The Book of the Dead Man (The Numbers) by Marvin Bell
1. The first part of the poem, called About the Dead Man and the Numbers gives the impression that the poem will be about the logistics of death, rather than the emotional, philosophical side. The first two lines of the poem, "The dead man makes space for himself the way a soccer player moves to the place to be next," links the dead man to the game of soccer, and the next three lines are explaining the flow of a game. How the dead man anticipates the future and is sometimes significant and sometimes irrelevant, and always a step ahead of the current action. Bell then goes on to say that the dead man, or his death, "stroke the embers of a failing thought" and inspire philosophical pondering of life and death. The poet who is doing the questioning asks, and the next six lines of the poem seem to almost be a response from the dead man. They all express a sense of abstraction, "a resonance to wrap one's mind around" except for the very last line which says that "It's what you do facing the guns" which is a mater of fact answer to the question "what it is to live as if one were already dead." It is also the first time where "you" is used this opens a direct line of communication with the reader.

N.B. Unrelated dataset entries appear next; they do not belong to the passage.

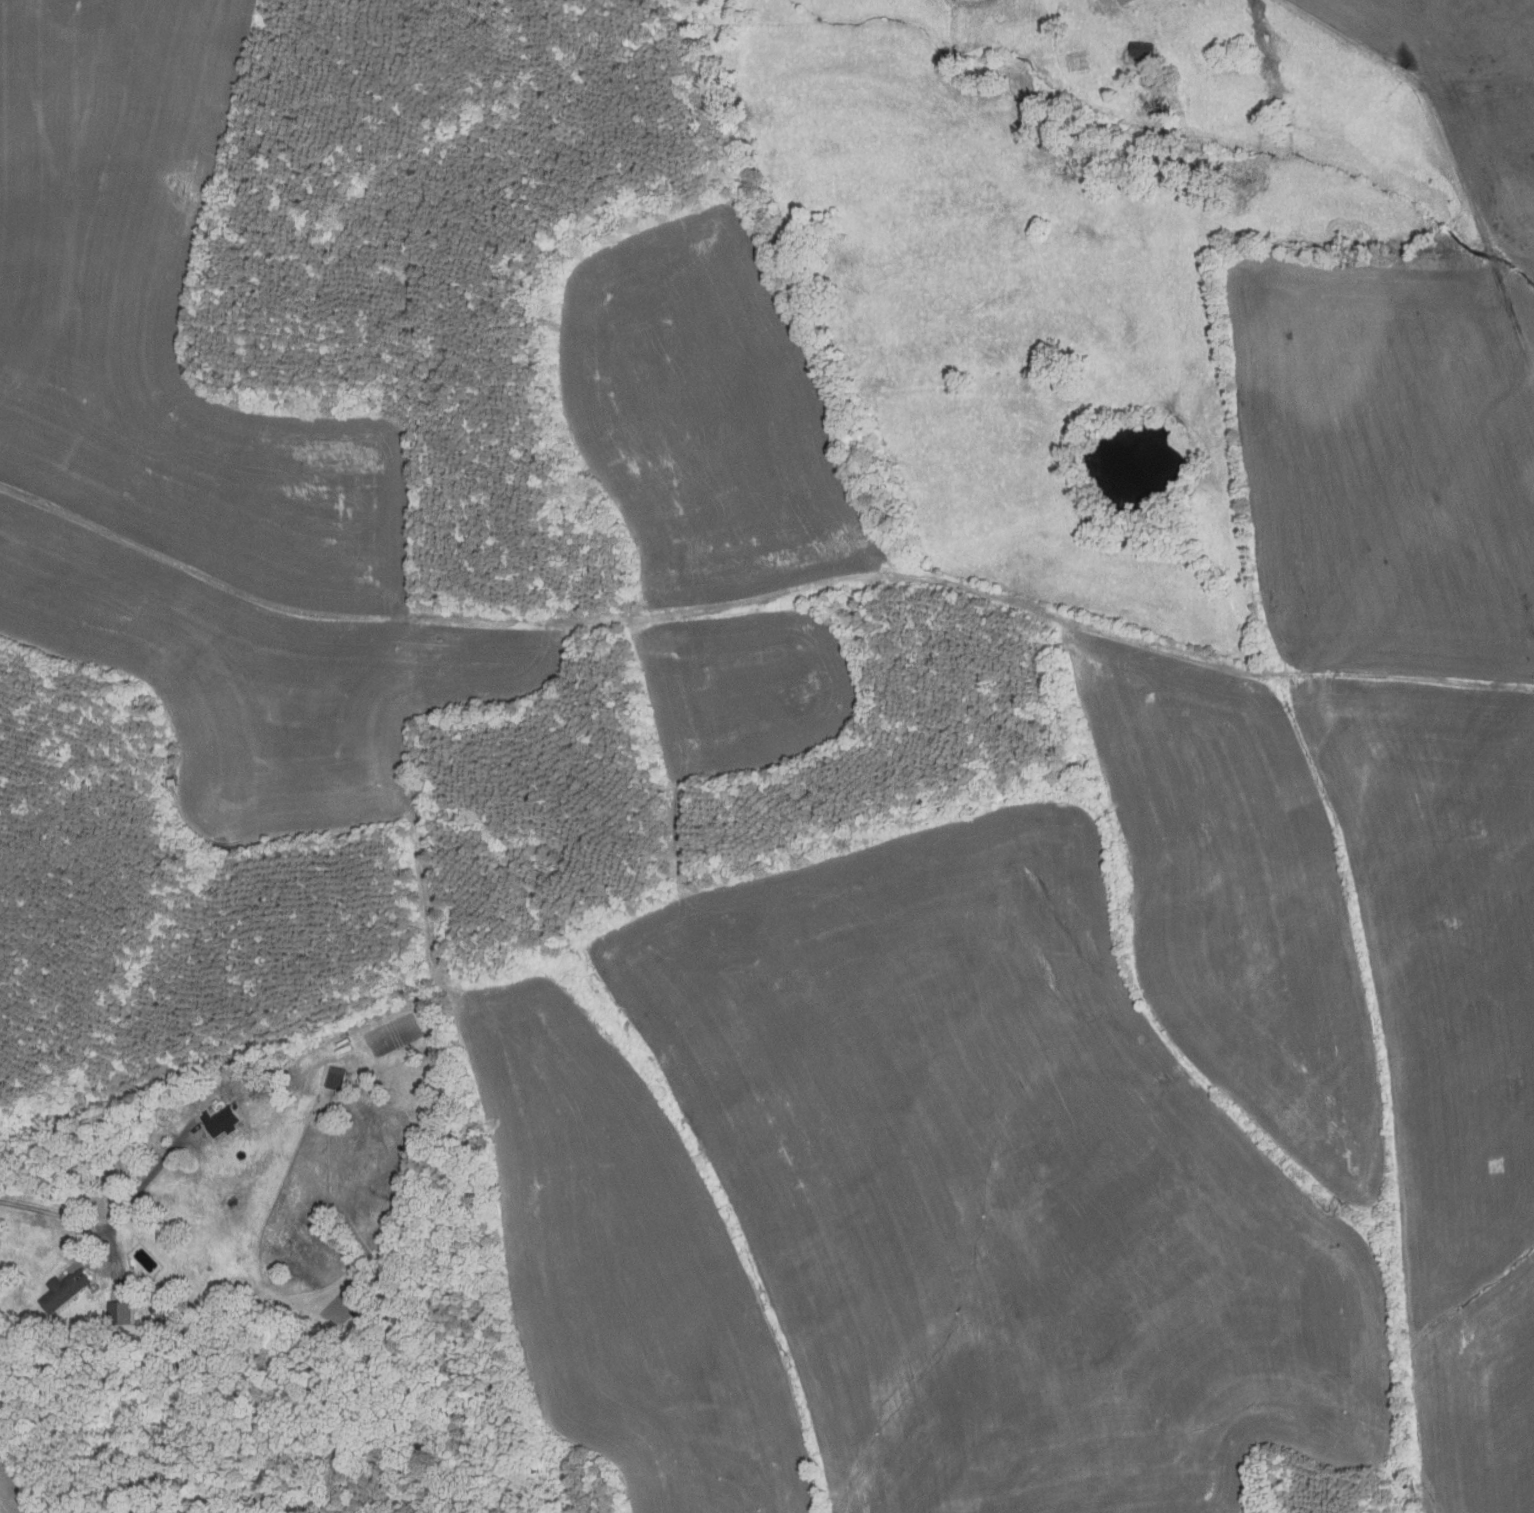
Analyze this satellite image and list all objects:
building: (1125, 2)
building: (1141, 50)
building: (1077, 60)
road: (1454, 158)
crop: (160, 320)
crop: (704, 412)
road: (760, 595)
crop: (261, 681)
crop: (743, 689)
crop: (1372, 756)
building: (256, 1073)
building: (336, 1079)
building: (222, 1121)
road: (150, 1177)
crop: (997, 1184)
road: (66, 1223)
crop: (625, 1267)
building: (62, 1293)
building: (162, 1305)
building: (120, 1313)
crop: (10, 1492)

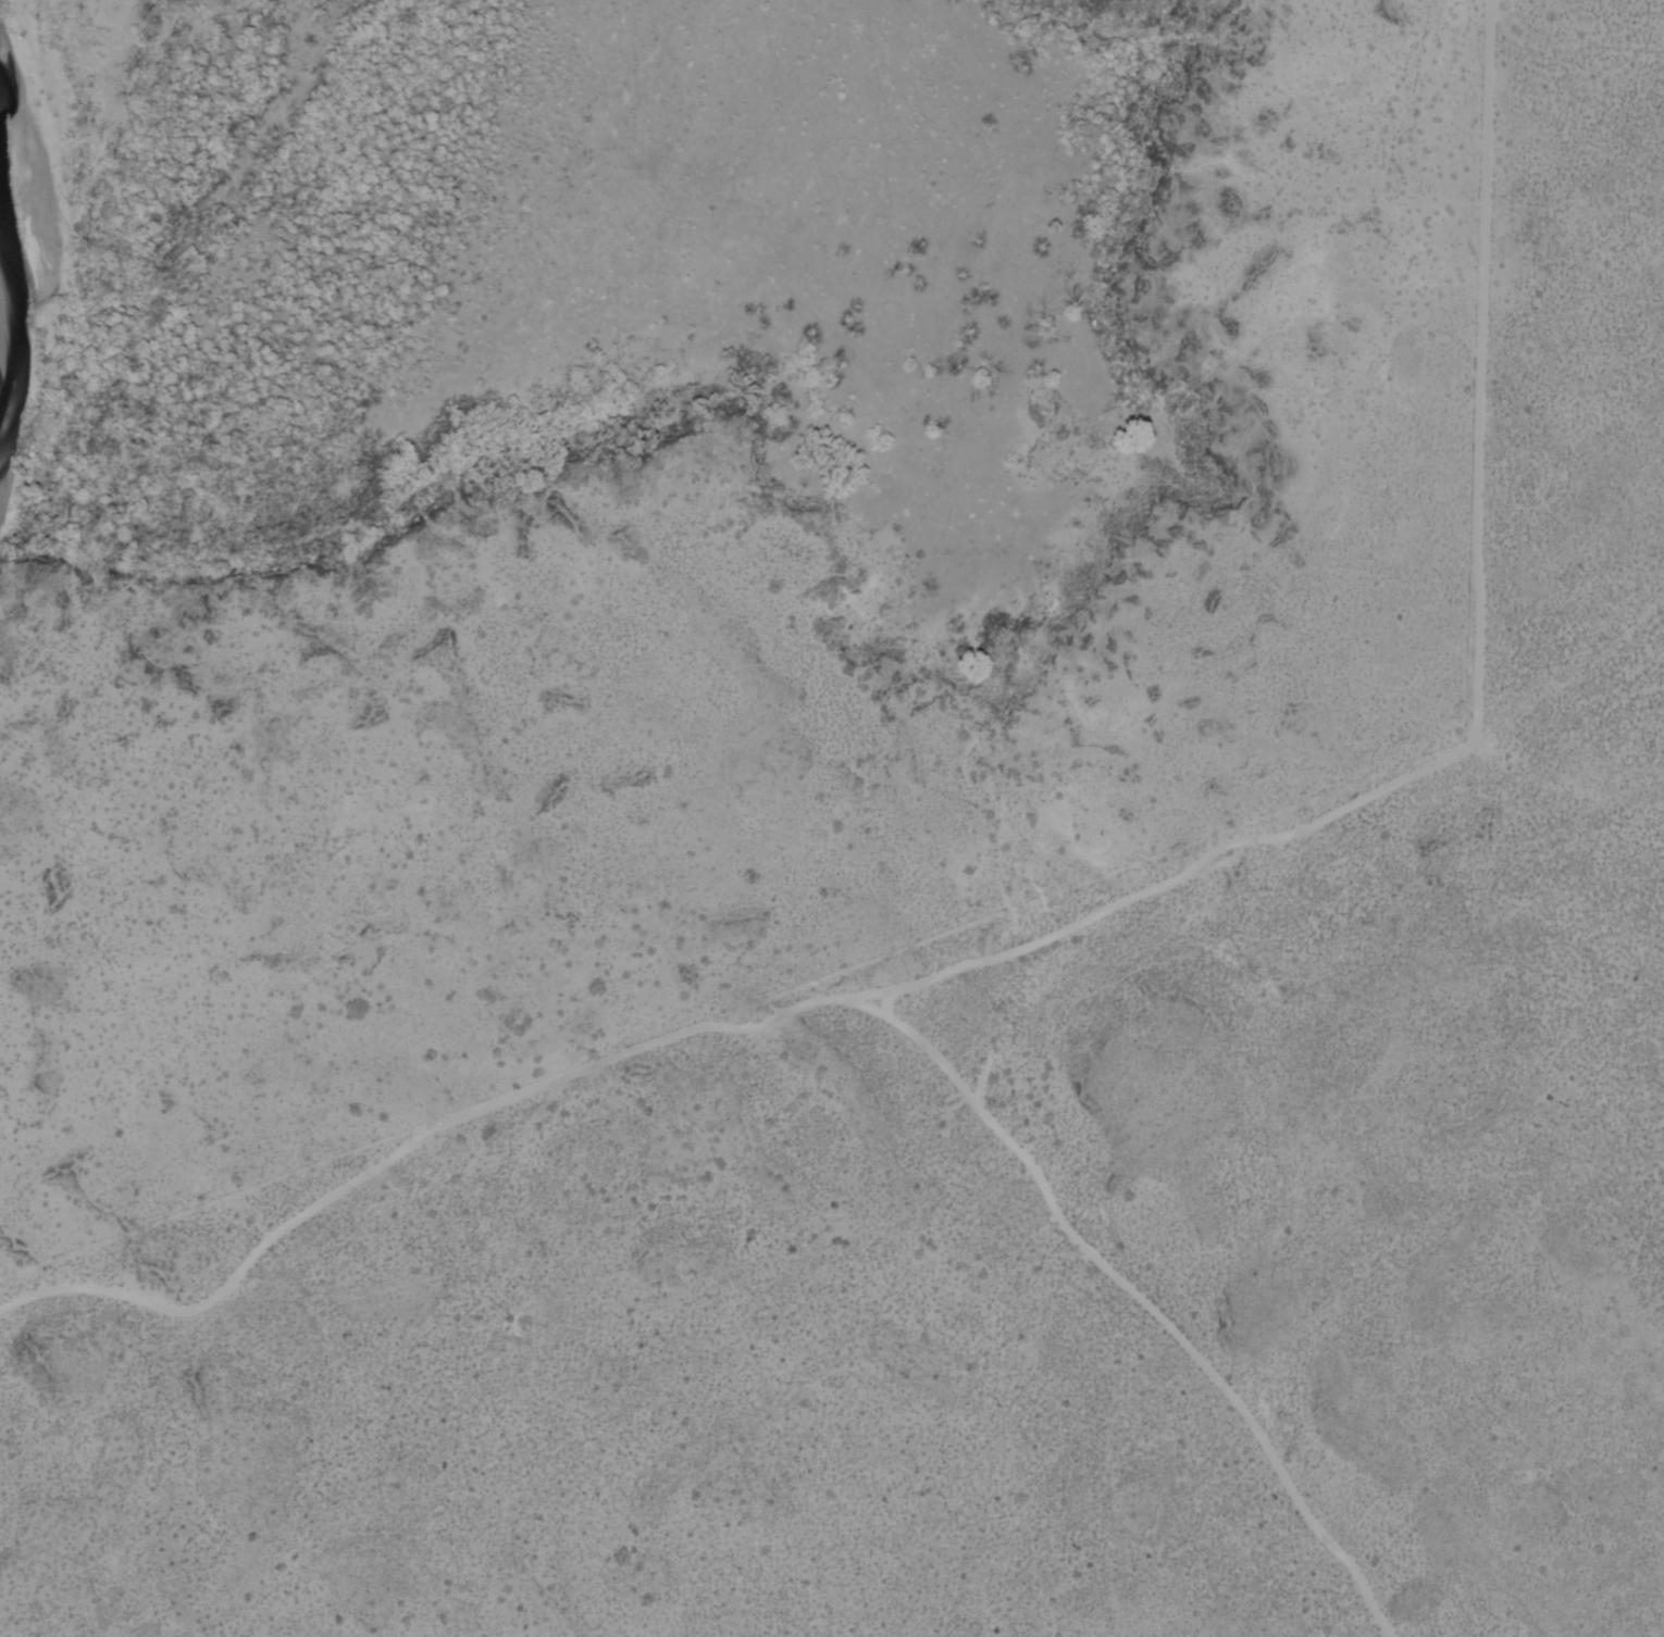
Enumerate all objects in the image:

2. In Part two entitled More about the Dead Man and Numbers the very first line draws the reader in with a "we". The next few lines explore the disconnected nature between the dead man and his body and time. It describes his "way of making the ephemeral last," creating long scenes on small moments while all the living in the world are struggling to get a first row seat. This is perhaps a comment on the inevitability of death. The importance of death is further emphisized in the line, "The preacher offering a future world, the historian waxing nostalgic, and the dead man underwriting them is what it takes." Here Bell shows how it is death that motivates the living and questions what it is like to be the dead man "among shifting loyalties?". He concludes that it means living in the remnants of the present, accepting that you are going to die, and "finding space for when it will matter".
This poem is effective because of the parallel structure it creates between the first and second part and the evolution of the poem over the course of these sections from broad and categorical to personal and individual.
I admire your ambition in taking this on--I find it pretty rough going myself. I like the way you move through the poem line by line, part by part, trying to create/find some sense of linear progression. I do wish you had done a bit more of what you do at the end, where you try to draw some larger conclusions about how the poem works--I would have liked to hear you say more about this movement from broad to personal and about what you see as the parallel movements of the two sections. That being said, good work.